Segment Start: Supplied information

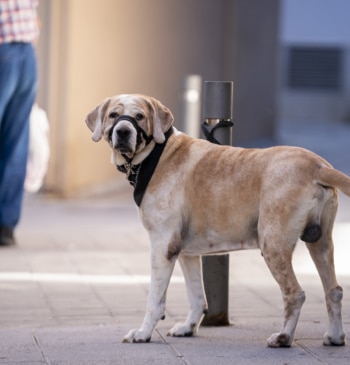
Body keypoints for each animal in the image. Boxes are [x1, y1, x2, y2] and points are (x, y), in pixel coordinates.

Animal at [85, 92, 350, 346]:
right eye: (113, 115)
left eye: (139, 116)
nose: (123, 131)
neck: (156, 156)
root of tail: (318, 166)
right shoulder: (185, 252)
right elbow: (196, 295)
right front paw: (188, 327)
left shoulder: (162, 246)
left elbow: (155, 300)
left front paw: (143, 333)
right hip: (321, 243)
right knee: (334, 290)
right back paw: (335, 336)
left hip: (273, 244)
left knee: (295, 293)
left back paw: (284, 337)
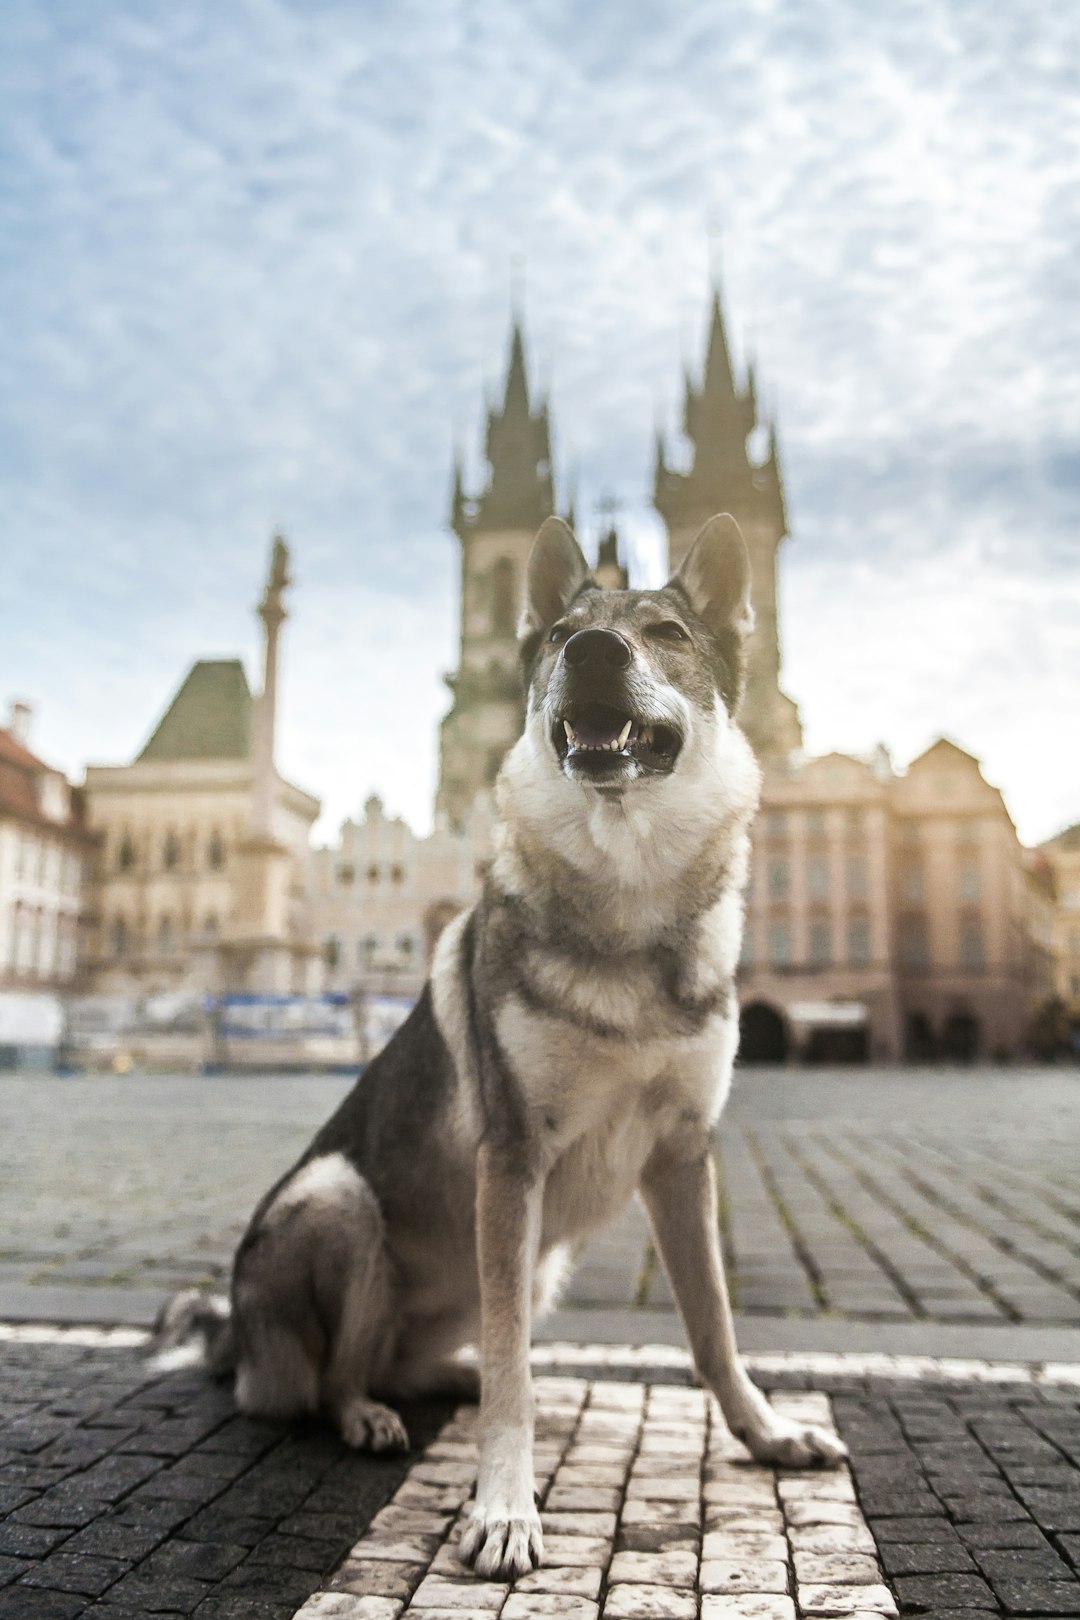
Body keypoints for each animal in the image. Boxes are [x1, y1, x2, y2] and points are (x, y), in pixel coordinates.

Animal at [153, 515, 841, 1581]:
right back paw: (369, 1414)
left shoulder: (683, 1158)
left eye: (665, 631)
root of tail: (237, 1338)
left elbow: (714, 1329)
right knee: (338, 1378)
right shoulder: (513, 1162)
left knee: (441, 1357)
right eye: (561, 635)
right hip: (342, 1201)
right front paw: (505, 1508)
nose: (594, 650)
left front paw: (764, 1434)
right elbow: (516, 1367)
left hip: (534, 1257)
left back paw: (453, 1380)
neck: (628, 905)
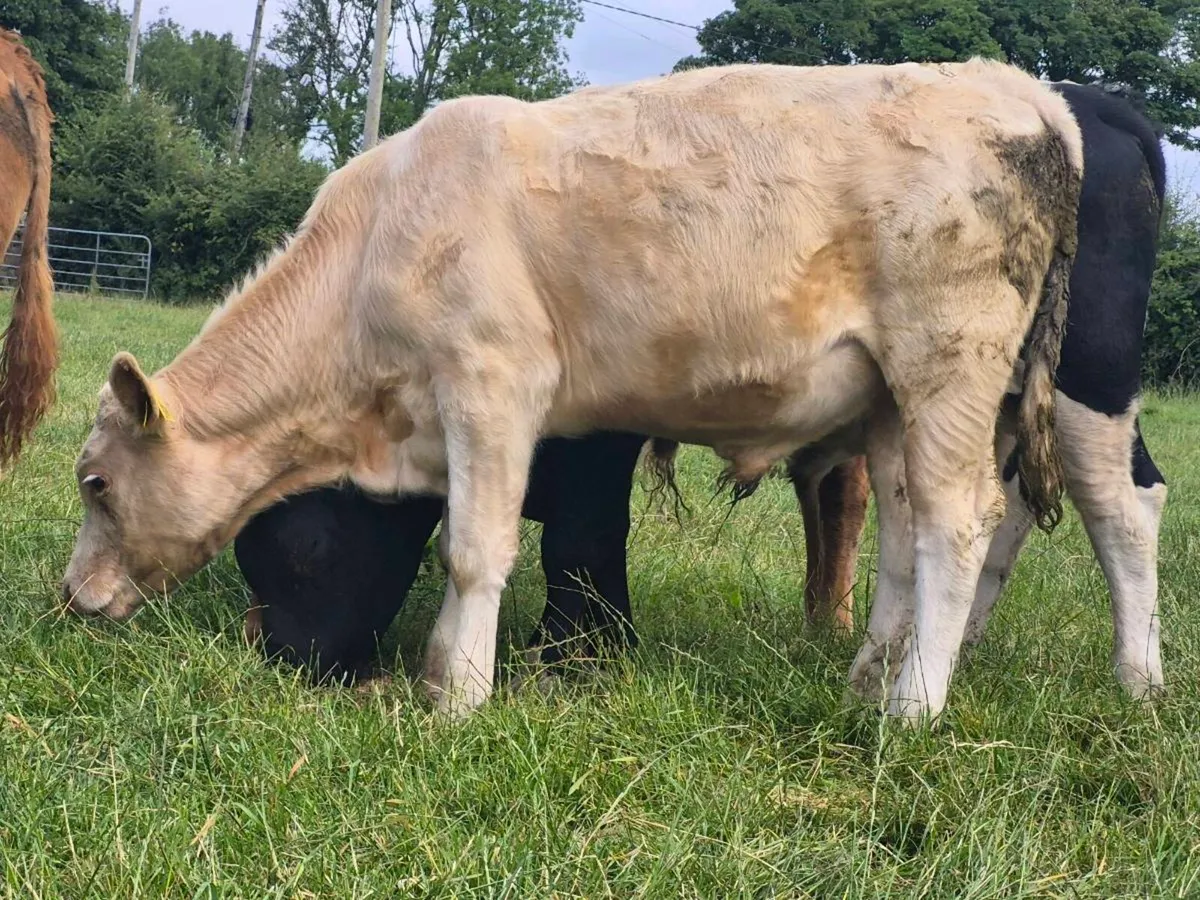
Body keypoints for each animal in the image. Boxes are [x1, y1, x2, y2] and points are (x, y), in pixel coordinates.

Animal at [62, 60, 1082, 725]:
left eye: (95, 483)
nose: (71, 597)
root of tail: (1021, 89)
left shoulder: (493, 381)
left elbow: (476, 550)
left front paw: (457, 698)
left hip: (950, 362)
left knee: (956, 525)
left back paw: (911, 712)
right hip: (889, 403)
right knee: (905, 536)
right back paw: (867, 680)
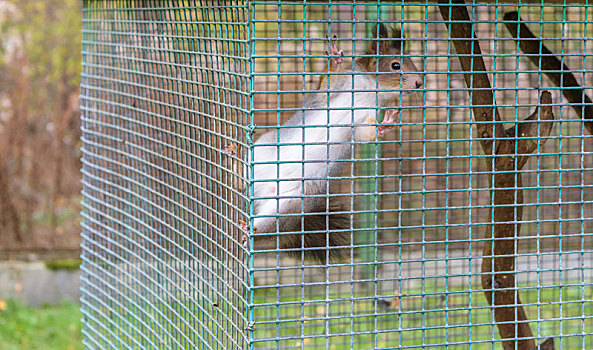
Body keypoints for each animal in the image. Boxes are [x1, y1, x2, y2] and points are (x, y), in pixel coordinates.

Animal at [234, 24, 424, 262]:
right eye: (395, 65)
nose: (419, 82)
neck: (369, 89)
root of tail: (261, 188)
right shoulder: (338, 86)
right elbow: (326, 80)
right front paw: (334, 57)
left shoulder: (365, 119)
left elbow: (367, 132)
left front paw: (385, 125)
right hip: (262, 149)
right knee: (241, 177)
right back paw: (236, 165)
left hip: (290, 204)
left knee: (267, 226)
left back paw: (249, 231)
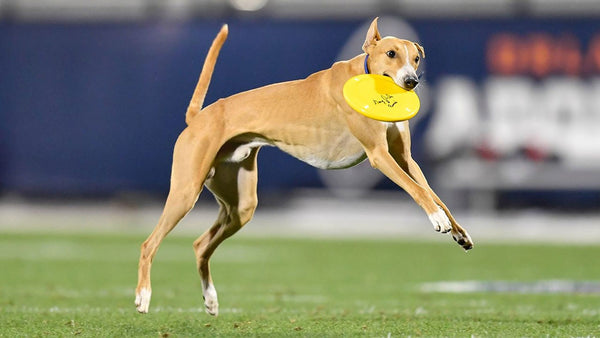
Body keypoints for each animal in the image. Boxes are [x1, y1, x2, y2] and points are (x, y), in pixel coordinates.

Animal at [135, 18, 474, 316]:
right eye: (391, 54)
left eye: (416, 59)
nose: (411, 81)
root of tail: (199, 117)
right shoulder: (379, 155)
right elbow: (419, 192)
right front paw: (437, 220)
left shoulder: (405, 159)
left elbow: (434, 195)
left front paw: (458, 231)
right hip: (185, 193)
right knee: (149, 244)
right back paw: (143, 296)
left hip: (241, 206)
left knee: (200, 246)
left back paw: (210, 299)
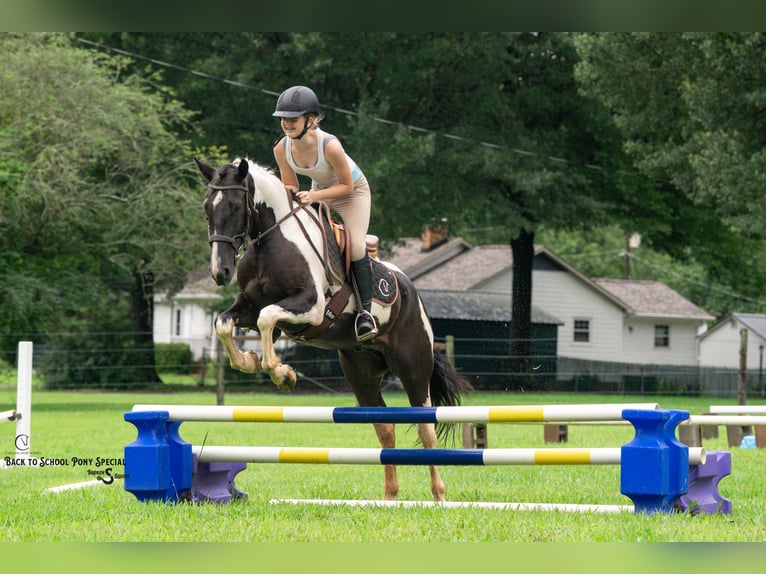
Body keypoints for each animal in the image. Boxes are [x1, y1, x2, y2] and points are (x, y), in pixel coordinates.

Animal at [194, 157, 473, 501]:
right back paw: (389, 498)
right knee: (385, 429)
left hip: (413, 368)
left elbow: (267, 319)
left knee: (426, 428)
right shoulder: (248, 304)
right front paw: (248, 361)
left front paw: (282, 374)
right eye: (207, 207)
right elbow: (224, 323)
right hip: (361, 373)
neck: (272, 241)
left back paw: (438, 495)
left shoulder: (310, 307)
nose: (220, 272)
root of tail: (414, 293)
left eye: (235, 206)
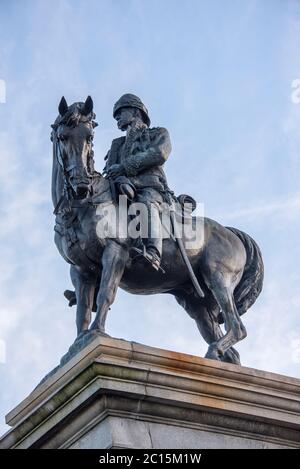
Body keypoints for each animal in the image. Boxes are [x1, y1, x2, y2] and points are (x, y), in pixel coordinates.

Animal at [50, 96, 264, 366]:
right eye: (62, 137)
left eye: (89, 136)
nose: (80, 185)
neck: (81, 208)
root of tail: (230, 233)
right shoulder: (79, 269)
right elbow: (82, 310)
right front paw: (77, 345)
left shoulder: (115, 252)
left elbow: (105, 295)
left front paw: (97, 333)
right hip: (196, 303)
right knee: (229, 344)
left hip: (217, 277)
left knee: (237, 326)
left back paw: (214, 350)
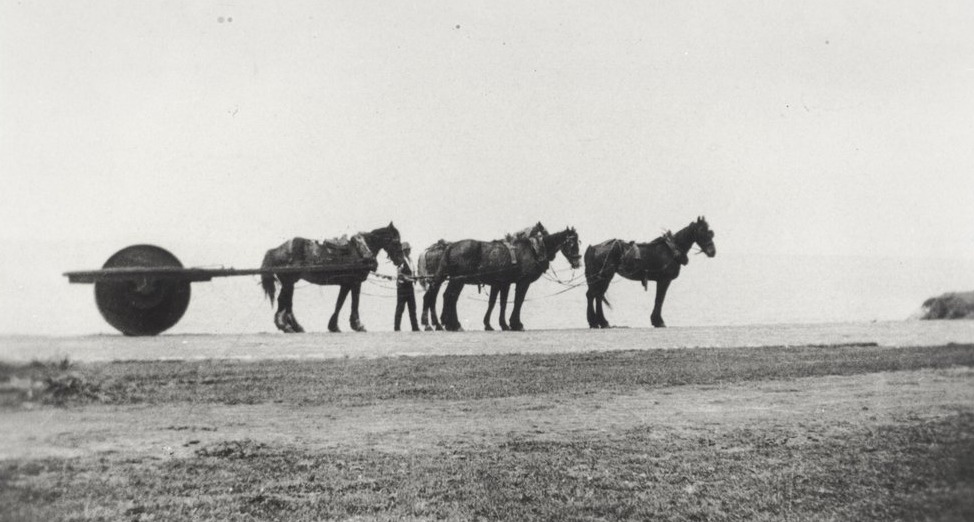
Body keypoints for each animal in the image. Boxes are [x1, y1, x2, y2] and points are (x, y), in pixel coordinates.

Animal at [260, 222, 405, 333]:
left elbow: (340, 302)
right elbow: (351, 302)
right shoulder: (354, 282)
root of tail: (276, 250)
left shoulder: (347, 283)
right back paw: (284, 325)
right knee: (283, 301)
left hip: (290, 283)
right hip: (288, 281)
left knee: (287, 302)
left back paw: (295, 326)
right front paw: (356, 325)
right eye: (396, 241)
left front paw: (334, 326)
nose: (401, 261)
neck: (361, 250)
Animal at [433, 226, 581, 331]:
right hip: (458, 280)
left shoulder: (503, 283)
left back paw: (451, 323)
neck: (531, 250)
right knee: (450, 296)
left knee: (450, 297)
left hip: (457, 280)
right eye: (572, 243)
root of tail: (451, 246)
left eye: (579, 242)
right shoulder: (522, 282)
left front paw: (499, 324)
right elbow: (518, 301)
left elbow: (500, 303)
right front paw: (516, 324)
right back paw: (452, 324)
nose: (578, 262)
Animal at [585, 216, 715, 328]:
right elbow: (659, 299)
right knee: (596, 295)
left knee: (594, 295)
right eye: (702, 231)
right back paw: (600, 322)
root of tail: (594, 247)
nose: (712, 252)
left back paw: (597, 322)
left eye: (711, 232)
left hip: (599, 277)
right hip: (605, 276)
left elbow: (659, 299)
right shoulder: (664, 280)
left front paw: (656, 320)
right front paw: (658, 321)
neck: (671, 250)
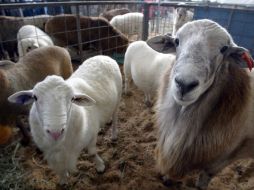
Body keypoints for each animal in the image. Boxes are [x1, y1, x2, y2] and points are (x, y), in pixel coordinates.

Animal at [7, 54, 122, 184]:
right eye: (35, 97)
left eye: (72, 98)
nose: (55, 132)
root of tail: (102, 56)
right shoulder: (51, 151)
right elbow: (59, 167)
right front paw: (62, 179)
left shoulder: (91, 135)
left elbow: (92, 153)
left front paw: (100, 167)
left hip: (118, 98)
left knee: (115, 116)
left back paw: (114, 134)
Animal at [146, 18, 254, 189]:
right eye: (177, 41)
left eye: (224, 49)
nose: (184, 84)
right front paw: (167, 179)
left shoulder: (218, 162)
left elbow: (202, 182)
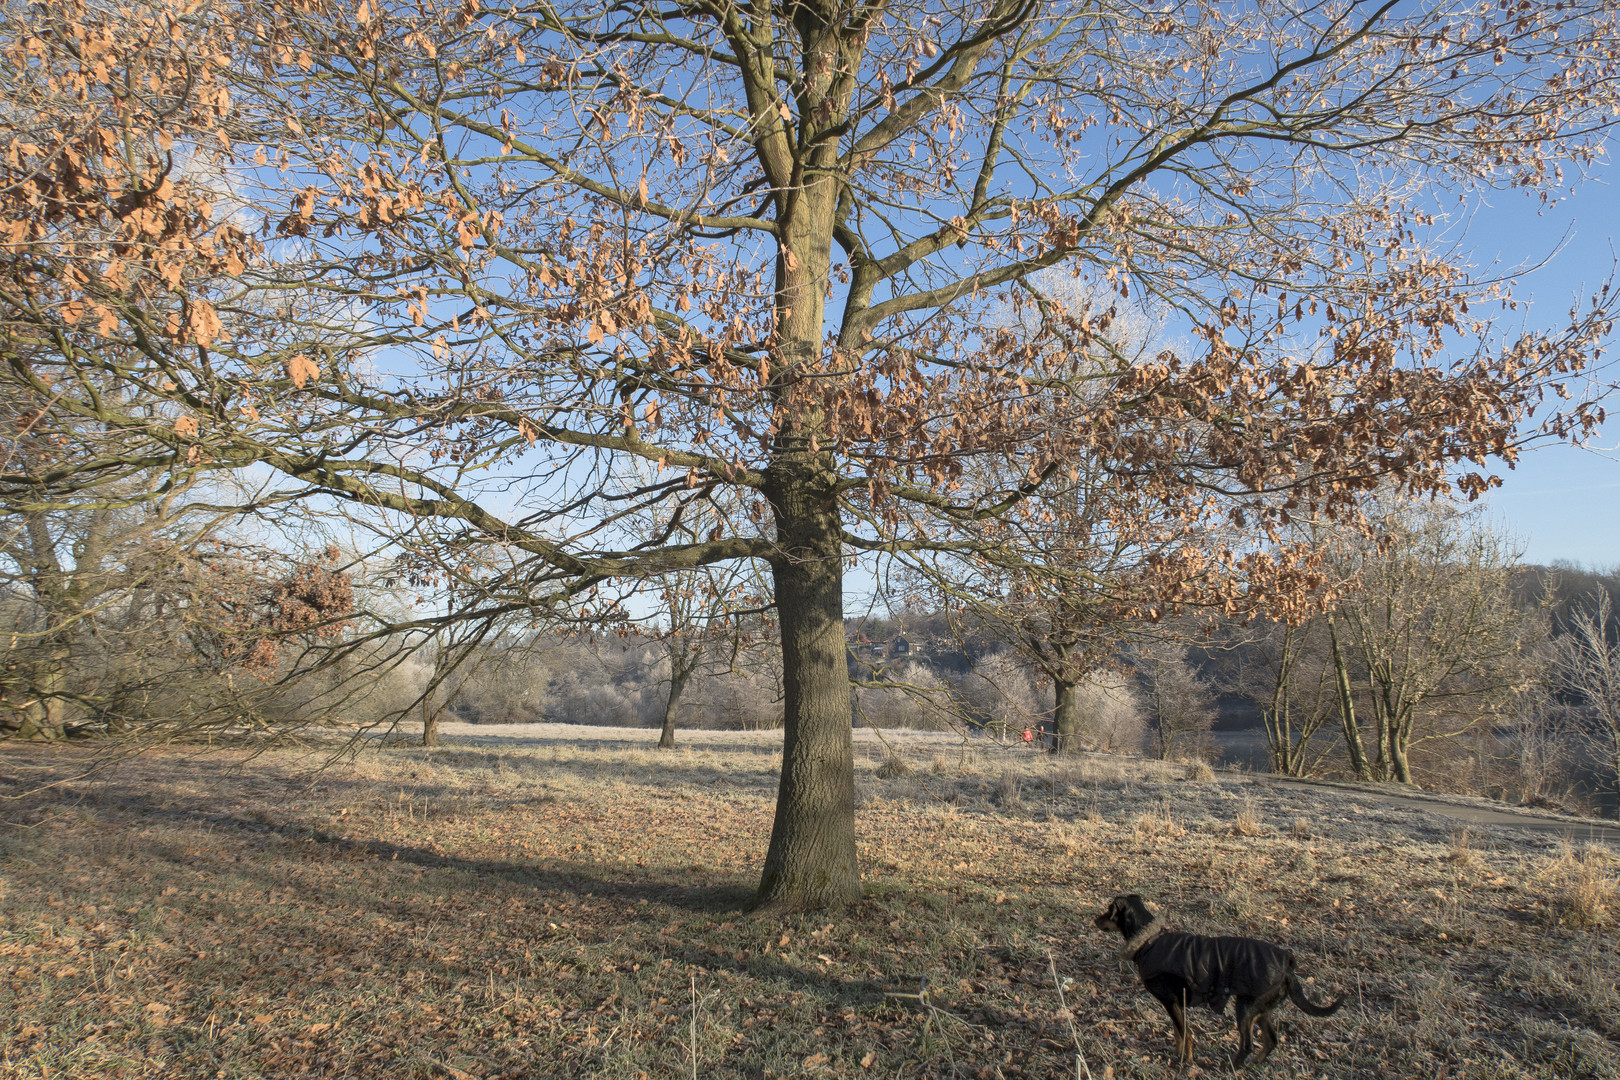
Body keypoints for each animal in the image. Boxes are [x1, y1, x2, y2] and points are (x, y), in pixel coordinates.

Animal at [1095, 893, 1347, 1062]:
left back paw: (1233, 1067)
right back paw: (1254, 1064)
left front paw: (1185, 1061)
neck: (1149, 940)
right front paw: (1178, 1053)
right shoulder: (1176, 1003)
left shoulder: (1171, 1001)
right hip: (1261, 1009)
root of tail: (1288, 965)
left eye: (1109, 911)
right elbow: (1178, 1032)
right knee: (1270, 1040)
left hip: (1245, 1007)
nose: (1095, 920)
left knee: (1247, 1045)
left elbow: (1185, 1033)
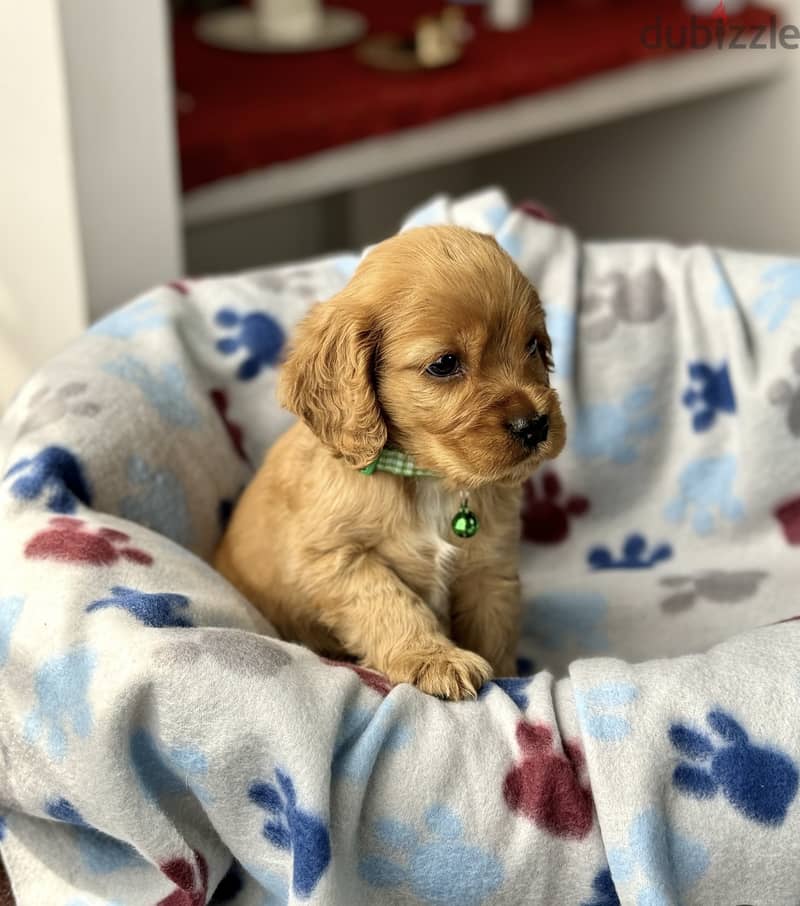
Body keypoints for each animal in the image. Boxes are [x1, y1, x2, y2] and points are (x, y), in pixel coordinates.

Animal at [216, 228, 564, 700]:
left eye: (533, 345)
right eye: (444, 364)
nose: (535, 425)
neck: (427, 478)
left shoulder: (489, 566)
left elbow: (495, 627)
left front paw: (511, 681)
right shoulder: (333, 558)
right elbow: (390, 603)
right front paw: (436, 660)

Segment End: Supplied information

Search each line of the entries for the string "neck", then say how many lines have it. Reply with the number only.

10